No matter what you teach at LBCC - English, math, culinary arts -“We are first and foremost in the business of people,” he says. “First and foremost, we’re about taking care of our students and training them for a career path so they can be successful.”
It was tough to go all-remote this past spring, and Ballard says no matter how many step-by-step videos he put together, he’s looking forward to having small groups of students use the labs again this fall. “They really need to put their hands on (the machines) and work through the controls and settings.”
However, he adds, a big part of the program is academic, and not as hard to teach via remote.
“The reason that our students are getting hired so well, and put to work, is that we have all this academic training,” he says. “The labs are the cherry on top.”
Whether it’s in the lab or on camera, Ballard says the best part of his job is “working with students that are hungry to learn and watching them learn the trade.”

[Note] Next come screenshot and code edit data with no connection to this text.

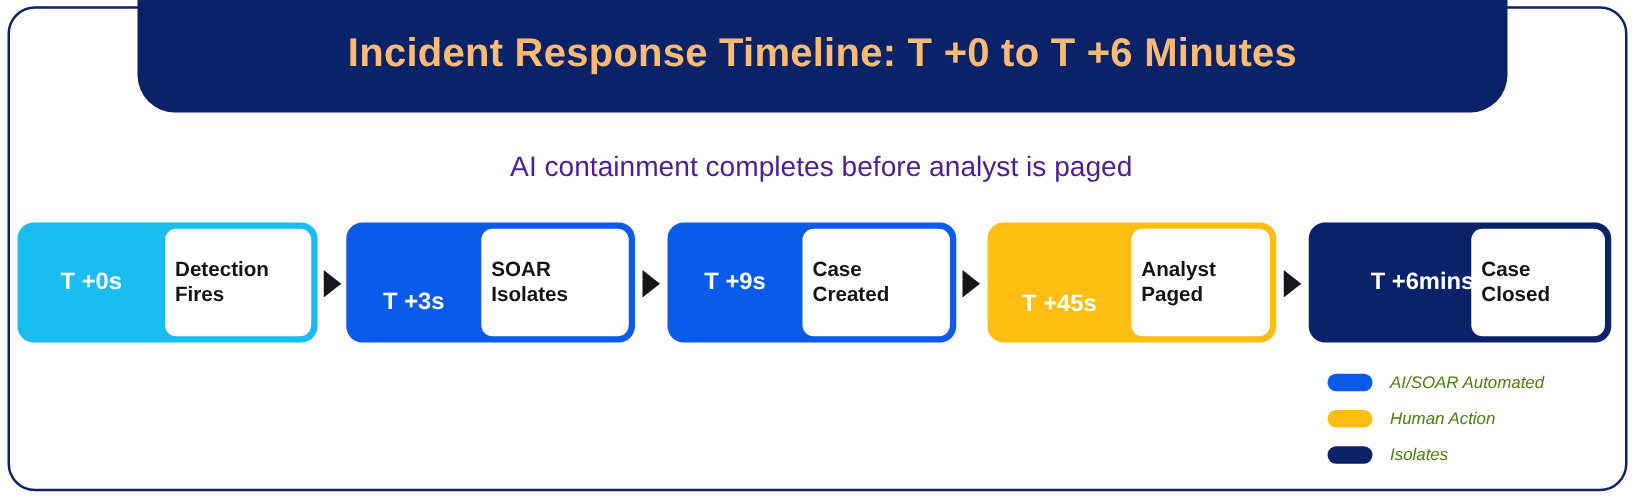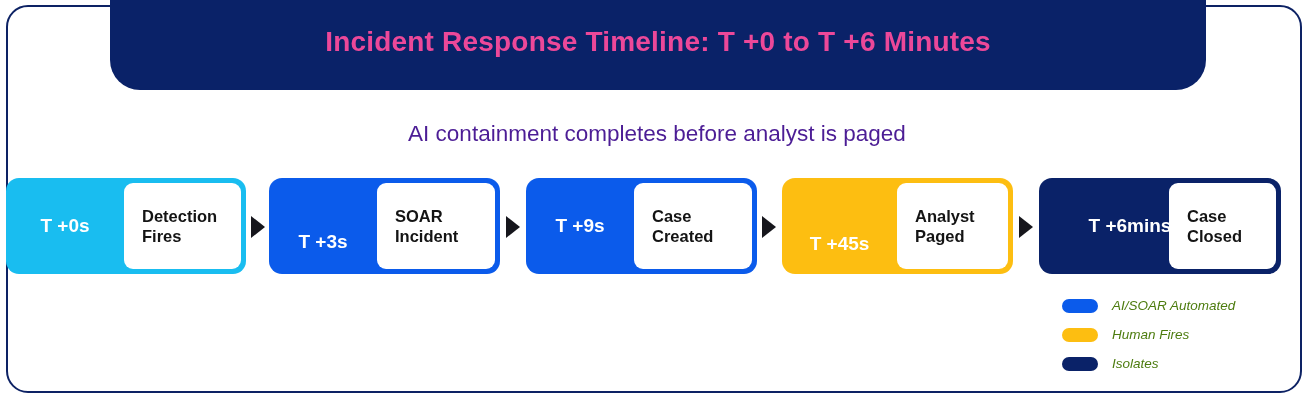--- a/index.html
+++ b/index.html
@@ -43,22 +43,22 @@
     height: 90px;
     background: #0a2268;
     border-bottom-left-radius: 30px;
     border-bottom-right-radius: 30px;
     display: flex;
     align-items: center;
     justify-content: center;
     z-index: 5;
   }
   .title-text {
-    color: #ec4899;
-    font-size: 28px;
+    color: #fdba74;
+    font-size: 32px;
     font-weight: bold;
     letter-spacing: 0.2px;
     white-space: nowrap;
     text-align: left;
     line-height: 1;
     padding-bottom: 6px;
   }
 
   
   .subtitle {
@@ -69,21 +69,21 @@
     text-align: center;
     color: #4c1d95;
     font-size: 22.5px;
     font-weight: normal;
     line-height: 1.2;
   }
 
   
   .timeline {
     position: absolute;
-    left: 6px;
+    left: 14px;
     top: 178px;
     width: 1106px;
     height: 96px;
   }
 
   .step {
     position: absolute;
     top: 0;
     height: 96px;
     border-radius: 13px;
@@ -103,21 +103,21 @@
 
   .step-box {
     position: absolute;
     top: 5px;
     right: 5px;
     bottom: 5px;
     background: #ffffff;
     border-radius: 9px;
     display: flex;
     align-items: center;
-    padding-left: 18px;
+    padding-left: 8px;
     box-sizing: border-box;
   }
   .step-label {
     color: #141414;
     font-size: 16.5px;
     font-weight: bold;
     line-height: 1.22;
     white-space: pre-line;
     text-align: left;
   }
@@ -178,21 +178,21 @@
         <div class="step-time" style="width: 118px;">T +0s</div>
         <div class="step-box" style="left: 118px;">
           <div class="step-label">Detection
 Fires</div>
         </div>
       </div>
       <div class="step" style="left: 263px; width: 231px; background: rgb(11, 91, 235);">
         <div class="step-time" style="width: 108px; margin-top: 31px;">T +3s</div>
         <div class="step-box" style="left: 108px;">
           <div class="step-label">SOAR
-Incident</div>
+Isolates</div>
         </div>
       </div>
       <div class="step" style="left: 520px; width: 231px; background: rgb(11, 91, 235);">
         <div class="step-time" style="width: 108px;">T +9s</div>
         <div class="step-box" style="left: 108px;">
           <div class="step-label">Case
 Created</div>
         </div>
       </div>
       <div class="step" style="left: 776px; width: 231px; background: rgb(253, 190, 17);">
@@ -216,21 +216,21 @@
     </div>
 
   <div class="legend">
 
   <div class="legend-row">
         <span class="legend-swatch" style="background: rgb(11, 91, 235);"></span>
         <span class="legend-label">AI/SOAR Automated</span>
       </div>
       <div class="legend-row">
         <span class="legend-swatch" style="background: rgb(253, 190, 17);"></span>
-        <span class="legend-label">Human Fires</span>
+        <span class="legend-label">Human Action</span>
       </div>
       <div class="legend-row">
         <span class="legend-swatch" style="background: rgb(10, 34, 104);"></span>
         <span class="legend-label">Isolates</span>
       </div>
     </div>
 
 </div>
 
 </body></html>

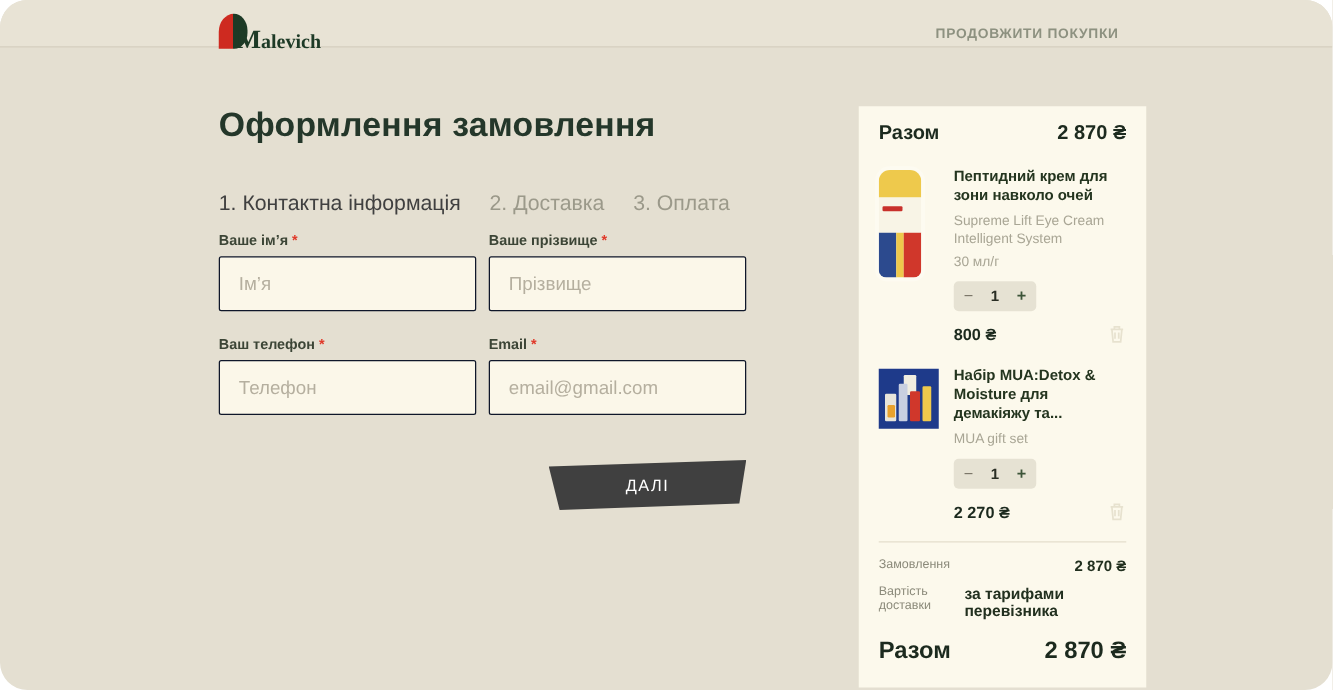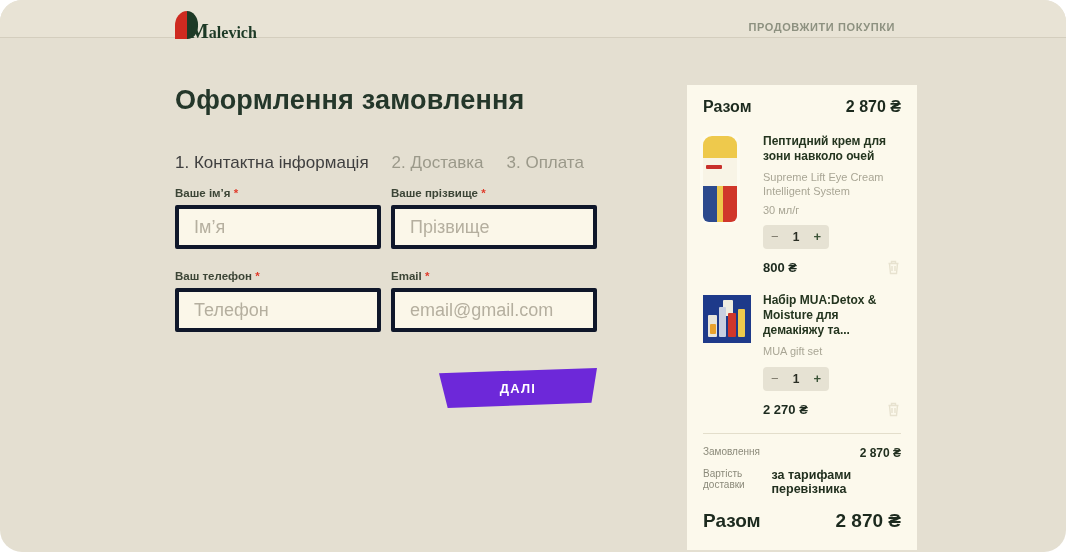--- a/index.html
+++ b/index.html
@@ -63,37 +63,37 @@
   }
   .field label {
     display:block;
     font-size:11.5px; font-weight:bold; color:#3c4536;
     margin-bottom:6px;
   }
   .req { color:#e03a2a; font-style:normal; font-weight:bold; }
   .field input {
     width:100%; height:44px;
     background:#fbf7e9;
-    border:4px solid #0f172a;
+    border:1px solid #0f172a;
     border-radius:2px;
     padding:0 15px;
     font-family:"Liberation Sans", sans-serif;
-    font-size:18px; color:#3c4536;
+    font-size:15px; color:#3c4536;
     outline:none;
   }
   .field input::placeholder { color:#b5af9f; }
   .btn-row { display:flex; justify-content:flex-end; margin-top:36px; }
   .next-btn {
     width:158px; height:40px;
-    background:#6d28d9;
+    background:#404040;
     border:none;
     clip-path:polygon(0% 13%, 100% 0%, 96.5% 87%, 5.5% 100%);
     color:#ffffff;
     font-family:"Liberation Sans", sans-serif;
-    font-size:13px; font-weight:bold; letter-spacing:1.2px;
+    font-size:13px; font-weight:normal; letter-spacing:1.2px;
     cursor:pointer;
   }
   
   .cart {
     width:230px; margin-left:90px;
     background:#fcf9ec;
     padding:13px 16px 18px 16px;
     align-self:flex-start;
   }
   .cart-header {

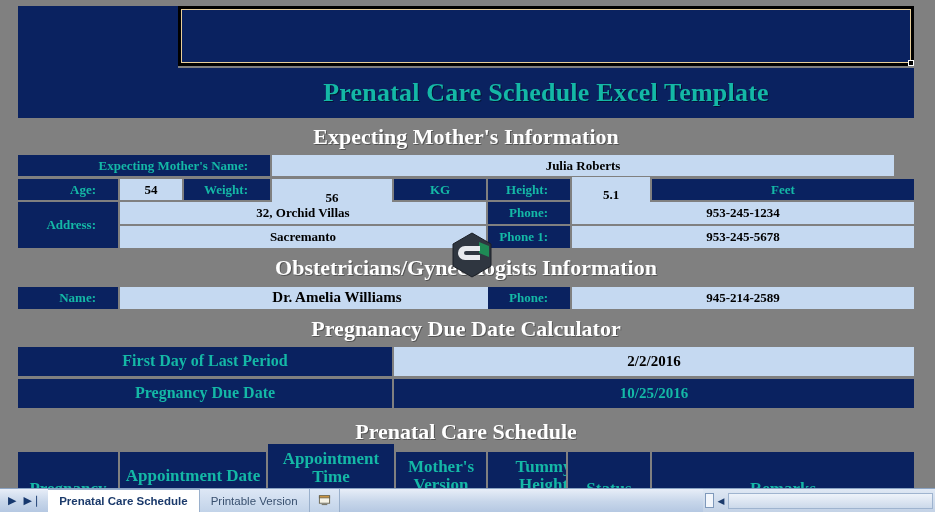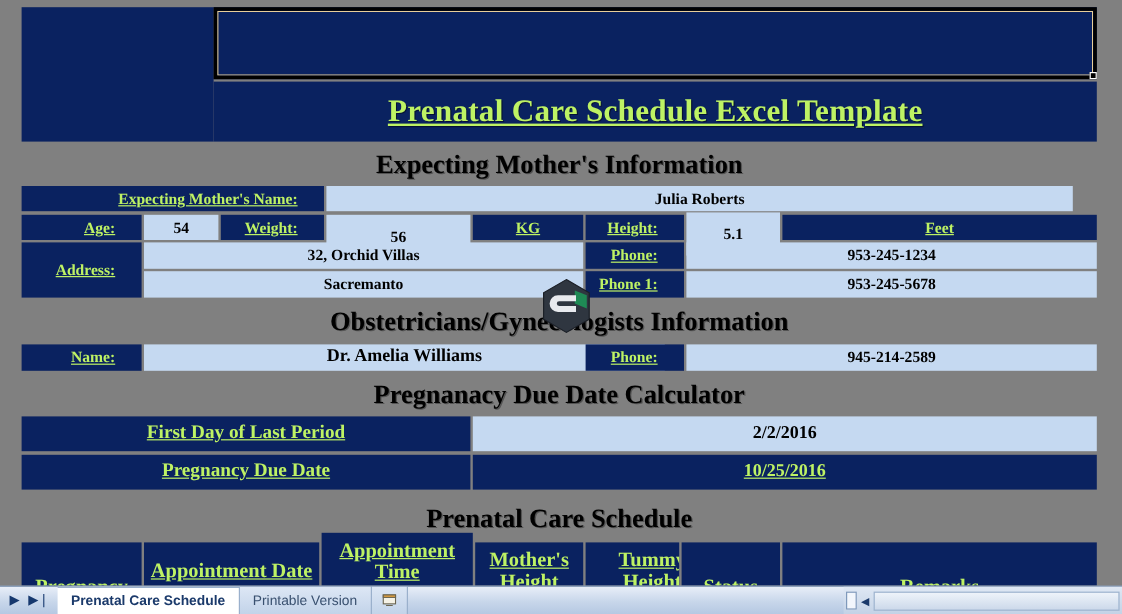--- a/index.html
+++ b/index.html
@@ -23,23 +23,23 @@
     position: absolute;
     display: flex;
     align-items: center;
     justify-content: center;
     text-align: center;
     font-weight: bold;
     line-height: 1.05;
     overflow: hidden;
     white-space: nowrap;
   }
-  .navy      { background: #0a2260; color: #bef264; text-decoration: underline; }
+  .navy      { background: #0a2260; color: #14b8a6; }
   .lightblue { background: #c5d9f1; color: #000000; }
-  .gray      { background: #808080; color: #000000; }
+  .gray      { background: #808080; color: #ffffff; }
   .right     { justify-content: flex-end; padding-right: 22px; }
   .wrap      { white-space: normal; }
 
   
   .banner-title {
     font-size: 26px;
     letter-spacing: .2px;
     text-shadow: 1px 1px 0 rgba(0,0,0,.45);
   }
   .section-title {
@@ -190,21 +190,21 @@
   <div class="cell lightblue val-lg" style="left:394px; top:347px; width:520px; height:29px;">2/2/2016</div>
 
   <div class="cell navy hdr-lg" style="left:18px; top:379px; width:374px; height:29px;">Pregnancy Due Date</div>
   <div class="cell navy val-lg" style="left:394px; top:379px; width:520px; height:29px;">10/25/2016</div>
 
   <div class="cell gray section-title" style="left:18px; top:415px; width:896px; height:33px;">Prenatal Care Schedule</div>
 
   <div class="cell navy colhdr wrap" style="left:18px; top:452px; width:100px; height:48px; align-items:flex-end; padding-bottom:2px;">Pregnancy</div>
   <div class="cell navy colhdr wrap" style="left:120px; top:452px; width:146px; height:48px;">Appointment Date</div>
   <div class="cell navy colhdr wrap" style="left:268px; top:444px; width:126px; height:48px;">Appointment Time</div>
-  <div class="cell navy colhdr wrap" style="left:396px; top:452px; width:90px; height:48px;">Mother's Height</div>
+  <div class="cell navy colhdr wrap" style="left:396px; top:452px; width:90px; height:48px;">Mother's Version</div>
   <div class="cell navy colhdr wrap" style="left:488px; top:452px; width:78px; height:48px;padding-left:33px;">Tummy Height</div>
   <div class="cell navy colhdr wrap" style="left:568px; top:452px; width:82px; height:48px; align-items:flex-end; padding-bottom:2px;">Status</div>
   <div class="cell navy colhdr wrap" style="left:652px; top:452px; width:262px; height:48px; align-items:flex-end; padding-bottom:2px;">Remarks</div>
 
   <div id="active-cell">
     <div id="active-cell-handle"></div>
   </div>
 
   <div id="watermark">
     <svg viewBox="0 0 44 46" width="44" height="46" aria-hidden="true">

And once they get hired, he says, “the look on their face when you’ve got a kid who’s lived in poverty, and their family has never had a meal that wasn’t public assistance, and suddenly they have an internship getting $21 an hour - they are jazzed about it. They are so excited. And they know this is a life-changing experience. They can go anywhere in the world with their certification and work.”
And that, he says, is why he keeps teaching: “Working with people and helping them learn a trade and be successful so they can go on in life and make a living that’s life-changing.”